- **Aim of the exercise**: The result should be an exact copy of the entries that follow, with no pictures included.

[Web page revision data]

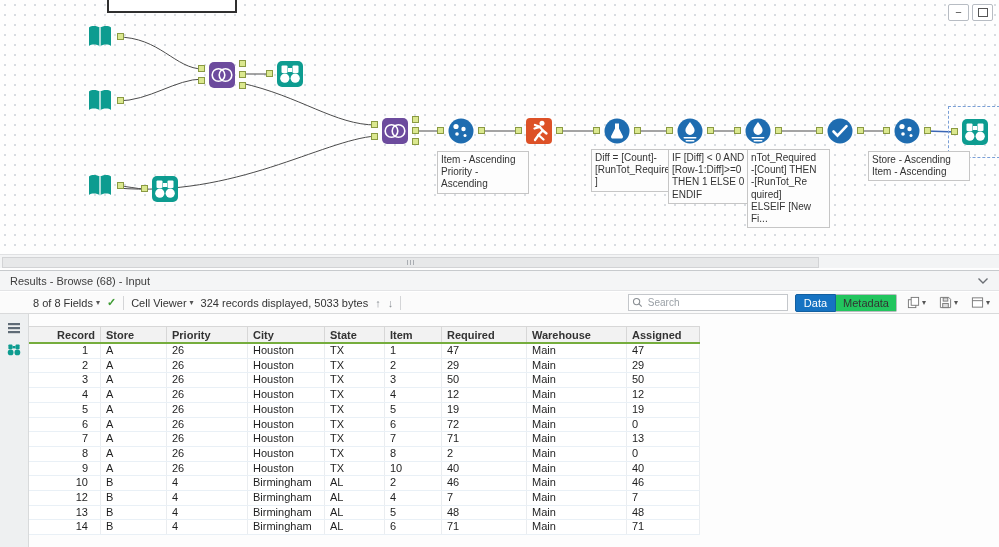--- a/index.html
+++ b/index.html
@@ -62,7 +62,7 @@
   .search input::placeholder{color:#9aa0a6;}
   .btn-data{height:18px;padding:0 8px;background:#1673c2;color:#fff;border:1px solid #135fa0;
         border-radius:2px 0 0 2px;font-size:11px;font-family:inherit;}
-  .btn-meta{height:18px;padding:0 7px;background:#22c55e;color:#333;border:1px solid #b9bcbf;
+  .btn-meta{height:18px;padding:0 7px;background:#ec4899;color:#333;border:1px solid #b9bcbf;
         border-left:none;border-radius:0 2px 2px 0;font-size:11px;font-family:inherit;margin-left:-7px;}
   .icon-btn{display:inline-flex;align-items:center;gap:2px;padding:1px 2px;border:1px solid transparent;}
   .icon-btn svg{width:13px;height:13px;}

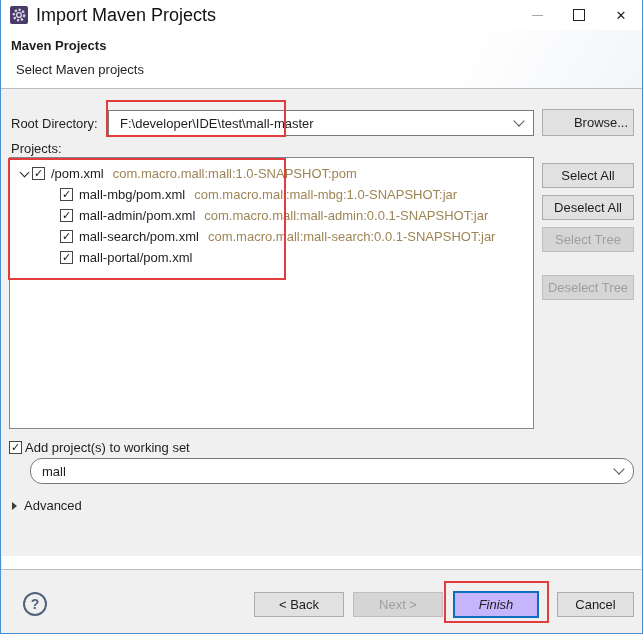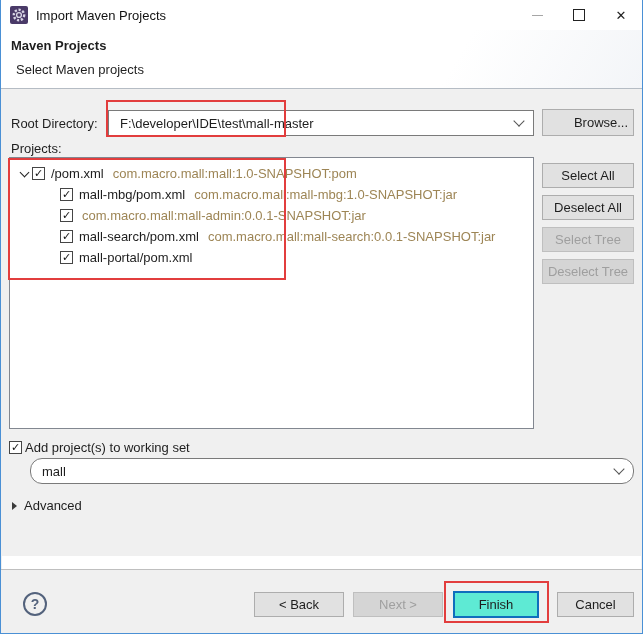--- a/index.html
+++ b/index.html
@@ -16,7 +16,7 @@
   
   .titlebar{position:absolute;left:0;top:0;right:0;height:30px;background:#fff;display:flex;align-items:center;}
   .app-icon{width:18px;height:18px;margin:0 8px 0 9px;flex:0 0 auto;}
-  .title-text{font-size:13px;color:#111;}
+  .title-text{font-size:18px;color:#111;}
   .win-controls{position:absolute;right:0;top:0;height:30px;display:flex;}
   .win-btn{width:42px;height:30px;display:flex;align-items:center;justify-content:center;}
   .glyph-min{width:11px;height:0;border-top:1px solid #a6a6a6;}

- **The answer**:
--- a/index.html
+++ b/index.html
@@ -62,7 +62,7 @@
   .search input::placeholder{color:#9aa0a6;}
   .btn-data{height:18px;padding:0 8px;background:#1673c2;color:#fff;border:1px solid #135fa0;
         border-radius:2px 0 0 2px;font-size:11px;font-family:inherit;}
-  .btn-meta{height:18px;padding:0 7px;background:#22c55e;color:#333;border:1px solid #b9bcbf;
+  .btn-meta{height:18px;padding:0 7px;background:#ec4899;color:#333;border:1px solid #b9bcbf;
         border-left:none;border-radius:0 2px 2px 0;font-size:11px;font-family:inherit;margin-left:-7px;}
   .icon-btn{display:inline-flex;align-items:center;gap:2px;padding:1px 2px;border:1px solid transparent;}
   .icon-btn svg{width:13px;height:13px;}

--- a/index.html
+++ b/index.html
@@ -16,7 +16,7 @@
   
   .titlebar{position:absolute;left:0;top:0;right:0;height:30px;background:#fff;display:flex;align-items:center;}
   .app-icon{width:18px;height:18px;margin:0 8px 0 9px;flex:0 0 auto;}
-  .title-text{font-size:13px;color:#111;}
+  .title-text{font-size:18px;color:#111;}
   .win-controls{position:absolute;right:0;top:0;height:30px;display:flex;}
   .win-btn{width:42px;height:30px;display:flex;align-items:center;justify-content:center;}
   .glyph-min{width:11px;height:0;border-top:1px solid #a6a6a6;}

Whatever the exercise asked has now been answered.